Novelist Meg Wolitzer has a thoughtful essay in yesterday’s New York Times Book Review about women’s literary fiction and how it often is unjustly relegated to “the second shelf” below books by men. She notes, however, that she is using the term “women’s fiction” to discuss “literature that happens to be written by women,” and not “a certain type of fast-reading novel, which sets its sights almost exclusively on women readers and may well find a big ready-made audience.”
In other words, “popular fiction,” “chick-lit,” “beach books.” Oh, please. I understand that many writers and publishers and critics care very much about the distinctions, which are handy labels for booksellers and librarians, but most readers don’t. They’re looking for good books of all kinds, and, yes, covers can signal appealing subject matter, but so what? The contents are what counts, and a great many readers happily turn the pages of Anne Tyler, Anne Rivers Siddons and Anne of Green Gables. (Also Anonymous, but that’s another story for another day.)
I’ve been thinking of this because I just read three very different novels that are being marketed as “women’s fiction.”
In the appropriately dishy Gossip (Morrow; hardcover review copy), Beth Gutcheon follows three friends through the years, with a twist. Although Lovie has been good friends with both Dinah and Avis since boarding school days in the early 1960s, the other two have little in common except Lovie and her tony dress shop. That changes when Dinah’s favorite son, who is also Lovie’s godson, falls in love with Avis’ only daughter.
Lovie is a likable, sometimes catty and possibly unreliable narrator as she recounts Dinah’s short career as a newspaper columnist, Avis’ marriage to a wealthy drunk, and her own long-running affair with an older, married man. As in The New Girls (my favorite of Gutcheon’s many novels), the characters’ lives typify the times. “Dinah said it was as if we’d all gone to sleep one night in the world of Edith Wharton and awakened the next morning at Woodstock.”
Love that Janis Joplin inspires the title of Jane Green’s latest, Another Piece of My Heart (St. Martin’s Press; hardcover library copy), but that’s about it when it comes to this grating tale of a war between stepmom Andi and teenage Emily. Green gives both about equal time to tell their side of things and how Emily’s pregnancy rips the fabric of family, but they’re equally unpleasant characters. Andi whines, Emily bitches, they’re both selfish. I wanted to tell them both to shut up, but I shut the book instead.
By contrast, I was sorry to come to the end of Susan Mallery’s winning Barefoot Season (Mira, digital galley via NetGalley), which is a lot more than the beach book its cover indicates. Michelle Sanderson and Carly Williams were best friends growing up until Michelle’s betrayal severed their bond. Now, 10 years later, Michelle, an Army vet with a bum hip and PTSD, returns to her family’s small inn on Puget Sound after the death of her difficult mother. She finds the business struggling against heavy debt and is quick to blame single mom Carly, who has been managing the inn in hopes of becoming part-owner. Forced to work together by a loan officer with her own agenda, Michelle and Carly have to confront the past and weather the present if either is going to have a future on Blackberry Island.

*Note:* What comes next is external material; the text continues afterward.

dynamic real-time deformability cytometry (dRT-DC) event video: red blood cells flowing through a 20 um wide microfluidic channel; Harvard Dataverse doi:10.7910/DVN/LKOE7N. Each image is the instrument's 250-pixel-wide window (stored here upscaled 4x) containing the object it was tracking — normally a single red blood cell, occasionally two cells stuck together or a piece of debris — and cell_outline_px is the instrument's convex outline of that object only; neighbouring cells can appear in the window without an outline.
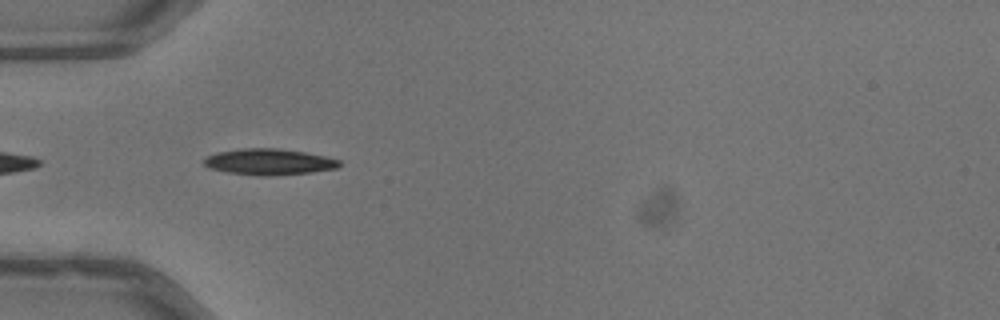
{"species": "common noctule bat (a hibernating species)", "species_latin": "Nyctalus noctula", "temperature_condition": "warm", "stored_images_in_passage": 16, "camera_frame_rate_fps": 3000, "um_per_image_px": 0.085, "animal": {"sex": "male", "body_mass_g": 13.3}, "frame": {"image": 1, "passage_image": 3, "time_ms": 0.667, "image_size_px": [1000, 320], "cell_outline_px": [[340, 164], [336, 168], [312, 172], [264, 176], [228, 172], [212, 168], [204, 164], [204, 160], [208, 156], [216, 152], [240, 148], [276, 148], [304, 152], [324, 156], [340, 160]], "centroid_in_image_um": [22.87, 13.74], "position_along_channel_um": 62.1, "area_um2": 20.29}}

Mallery is best-known for her numerous contemporary romances, and while both Michelle and Carly are looking for new loves, their friendship and the relationship between mothers-and-daughters is center-stage. It’s often heavy-duty stuff, but Mallery’s not heavy-handed as she mixes trust and betrayal, heartbreak and humor. I’m looking forward to the next entry in the promised series.
I’ve read a few excellent reviews of the first two books, and for sure Gossip would not have been one that I’d have picked up on my own. Yes, I fall into the category of a person who stereotypes books. Shame on me! I should learn a lesson, and put all three of these on my list.
I think we all have preferences, and with so much out there, you do have to pick and choose. I’m sure I’ll read Jane Green’s next book despite being disappointed this time out.